• [What you will do]: How do the lines read, everything from "Document page, 1241x1754 pixels." down to "text Le système", once every "casiers" is swapped for "armoires" and nothing else changes?

• [Information shown]:
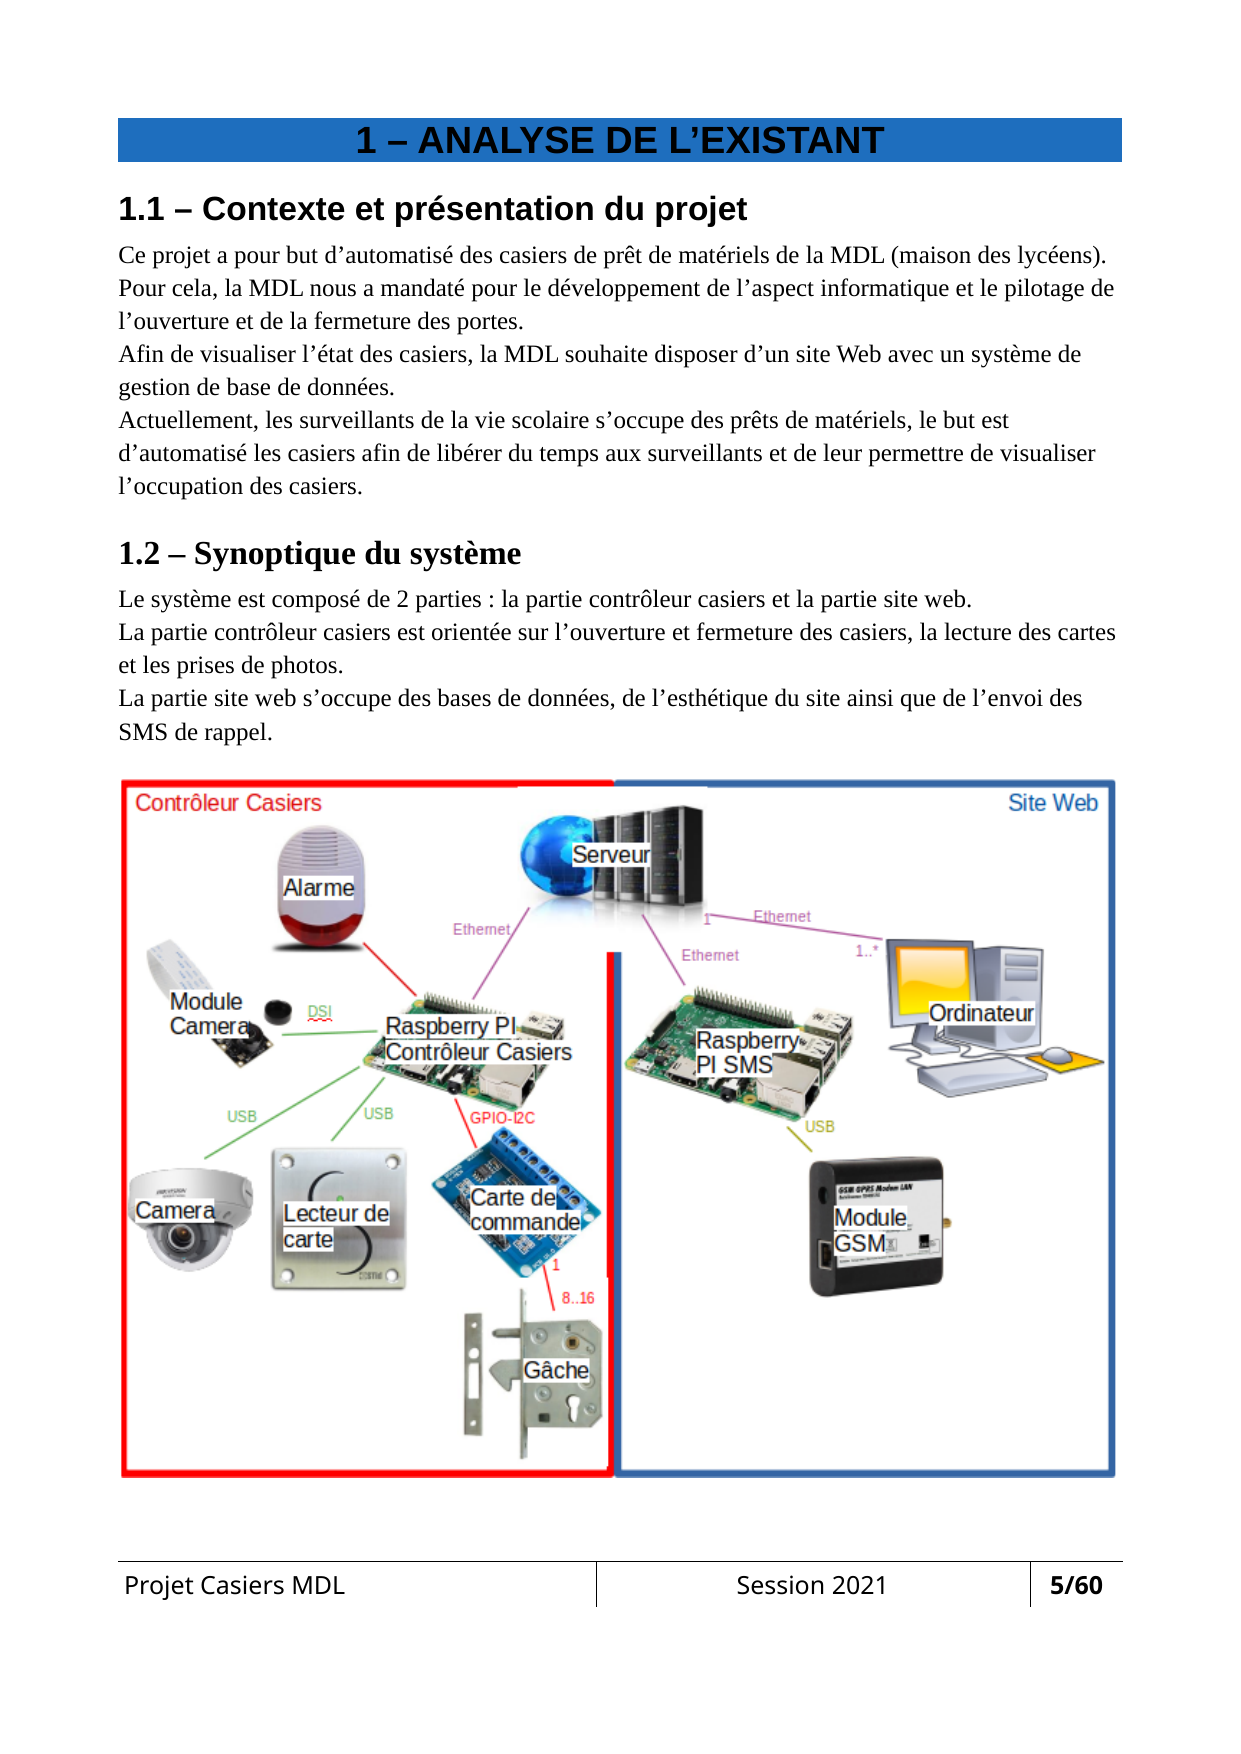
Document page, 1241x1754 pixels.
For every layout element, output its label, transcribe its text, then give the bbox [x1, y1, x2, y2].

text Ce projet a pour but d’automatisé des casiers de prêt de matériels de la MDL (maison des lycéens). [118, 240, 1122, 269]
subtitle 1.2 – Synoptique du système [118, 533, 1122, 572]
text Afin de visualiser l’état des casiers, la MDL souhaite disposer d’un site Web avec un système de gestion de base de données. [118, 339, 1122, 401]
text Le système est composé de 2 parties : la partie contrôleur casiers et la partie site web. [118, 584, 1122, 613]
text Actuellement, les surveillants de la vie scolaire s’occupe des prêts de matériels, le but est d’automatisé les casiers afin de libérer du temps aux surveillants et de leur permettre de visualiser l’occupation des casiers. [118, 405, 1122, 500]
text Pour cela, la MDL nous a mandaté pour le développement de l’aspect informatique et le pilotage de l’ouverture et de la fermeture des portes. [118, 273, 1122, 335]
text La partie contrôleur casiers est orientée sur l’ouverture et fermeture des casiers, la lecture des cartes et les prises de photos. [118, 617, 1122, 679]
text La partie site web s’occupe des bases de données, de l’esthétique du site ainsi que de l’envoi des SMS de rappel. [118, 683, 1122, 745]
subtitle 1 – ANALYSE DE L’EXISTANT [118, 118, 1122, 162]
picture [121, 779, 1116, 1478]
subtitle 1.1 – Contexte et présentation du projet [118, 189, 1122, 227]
--
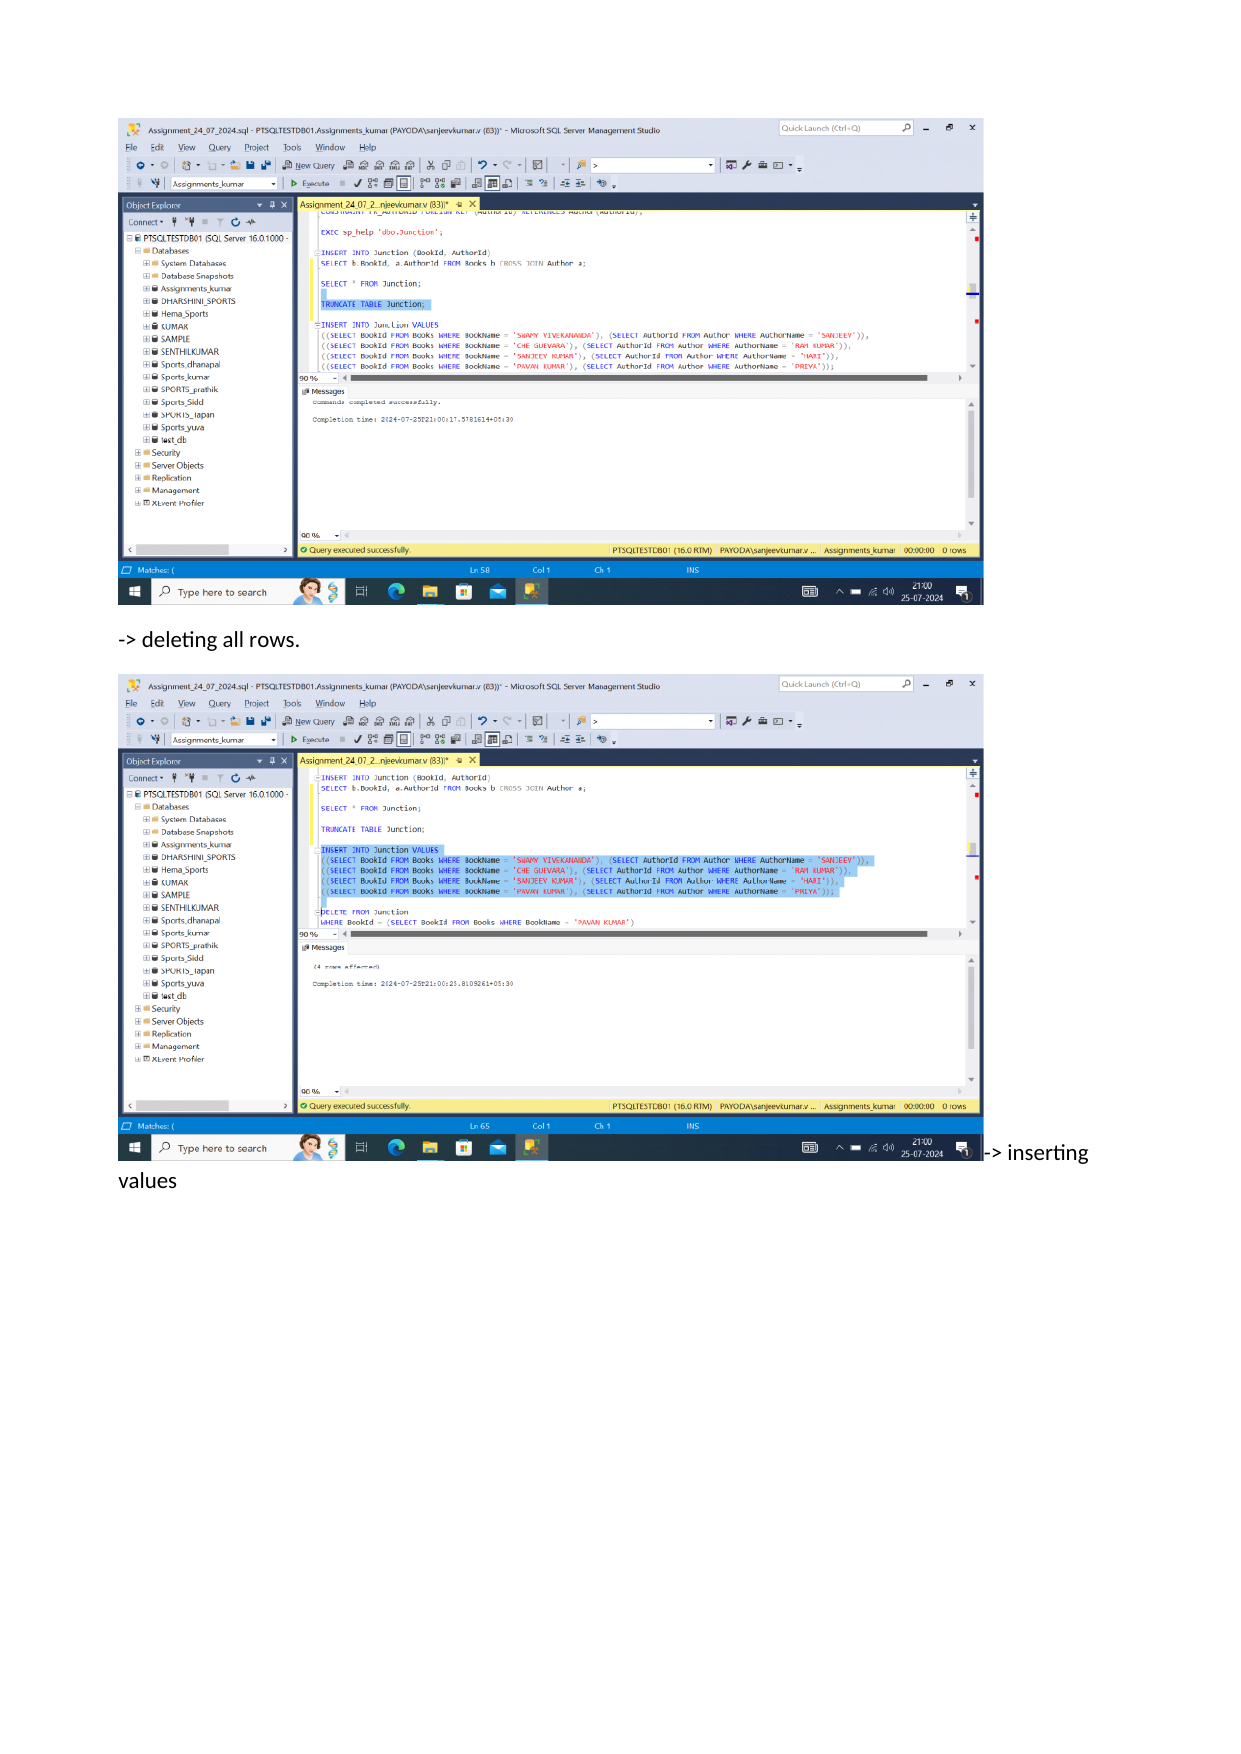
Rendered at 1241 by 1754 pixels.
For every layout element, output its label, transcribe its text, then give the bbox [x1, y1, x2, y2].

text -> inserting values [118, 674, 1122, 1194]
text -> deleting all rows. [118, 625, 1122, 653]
---
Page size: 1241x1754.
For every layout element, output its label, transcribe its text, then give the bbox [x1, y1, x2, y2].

• [Exercise response]:
Document page, 1241x1754 pixels.
For every layout element, output its label, transcribe its text, then give the bbox [x1, y1, x2, y2].

text Ce projet a pour but d’automatisé des armoires de prêt de matériels de la MDL (maison des lycéens). [118, 240, 1122, 269]
subtitle 1.2 – Synoptique du système [118, 533, 1122, 572]
text Afin de visualiser l’état des armoires, la MDL souhaite disposer d’un site Web avec un système de gestion de base de données. [118, 339, 1122, 401]
text Le système est composé de 2 parties : la partie contrôleur armoires et la partie site web. [118, 584, 1122, 613]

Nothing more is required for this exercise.